Le Gouvernement français a décidé de réduire la durée maximale d’indemnisation des arrêts de travail de longue durée bénéficiant d’un régime dérogatoire. Cette mesure passe de trois ans à un an à partir du 18 septembre 2026. Ce régime dérogatoire s’applique aux arrêts liés à des troubles psychiques ou musculosquelettiques, mais ne concerne pas les affections de longue durée exonérantes, c’est-à-dire les maladies graves ou chroniques reconnues comme invalidantes par la Sécurité sociale. L’indemnisation dérogatoire permet aux salariés de percevoir une partie de leur salaire pendant leur arrêt, généralement autour de 50 % du salaire brut, sous conditions. Cette réduction vise à encourager un retour plus rapide au travail tout en maintenant une protection sociale pour les travailleurs concernés.

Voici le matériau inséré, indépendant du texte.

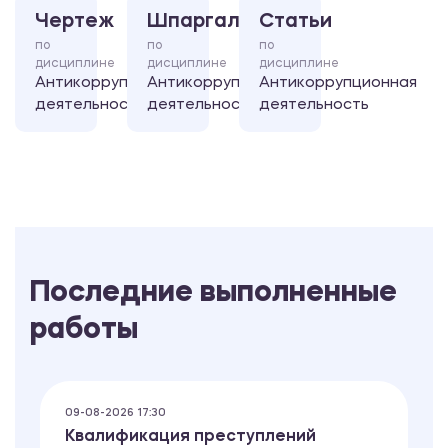
Чертеж
Шпаргалка
Статьи
по
по
по
дисциплине
дисциплине
дисциплине
Антикоррупционная
Антикоррупционная
Антикоррупционная
деятельность
деятельность
деятельность
Последние выполненные
работы
09-08-2026 17:30
Квалификация преступлений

Nouveaux parcours de soins

En parallèle de cette réduction, de nouveaux parcours de soins sont mis en place pour accompagner les salariés en arrêt de longue durée. Ces parcours visent à favoriser la réadaptation et le maintien en emploi, en proposant un suivi médical et professionnel personnalisé. Ils incluent des étapes comme une évaluation initiale par un médecin du travail ou un spécialiste, un plan de réadaptation adapté aux besoins du salarié, et un accompagnement vers un retour progressif à l’emploi. L’objectif est de prévenir les risques de désinsertion professionnelle et d’améliorer la qualité de vie des travailleurs concernés. Ces parcours s’inscrivent dans une logique de prévention et de gestion active des arrêts de travail.

Cibles et exclusions

Les mesures annoncées concernent principalement les arrêts de travail de longue durée liés à des troubles psychiques, comme la dépression ou les troubles anxieux, ou à des troubles musculosquelettiques, comme les lombalgies ou les tendinites. Ces troubles représentent une part importante des arrêts de travail en France, avec des durées souvent longues. En revanche, les affections de longue durée exonérantes, comme certains cancers ou maladies neurodégénératives, ne sont pas concernées par cette réduction d’indemnisation. Ces affections bénéficient déjà d’un régime spécifique et d’une prise en charge adaptée, en raison de leur gravité et de leur impact durable sur la santé.

Ce que ça pourrait changer

Cette réforme s’inscrit dans un contexte de maîtrise des dépenses de la Sécurité sociale et de lutte contre l’absentéisme en entreprise. En réduisant la durée maximale d’indemnisation, le Gouvernement cherche à inciter les salariés à reprendre leur activité professionnelle plus rapidement, tout en limitant les coûts pour les organismes de protection sociale. Les nouveaux parcours de soins visent quant à eux à améliorer l’efficacité des arrêts de travail en évitant les prolongations inutiles et en favorisant une reprise durable. Cette mesure s’applique à partir du 18 septembre 2026 et concerne l’ensemble des salariés du secteur privé en France.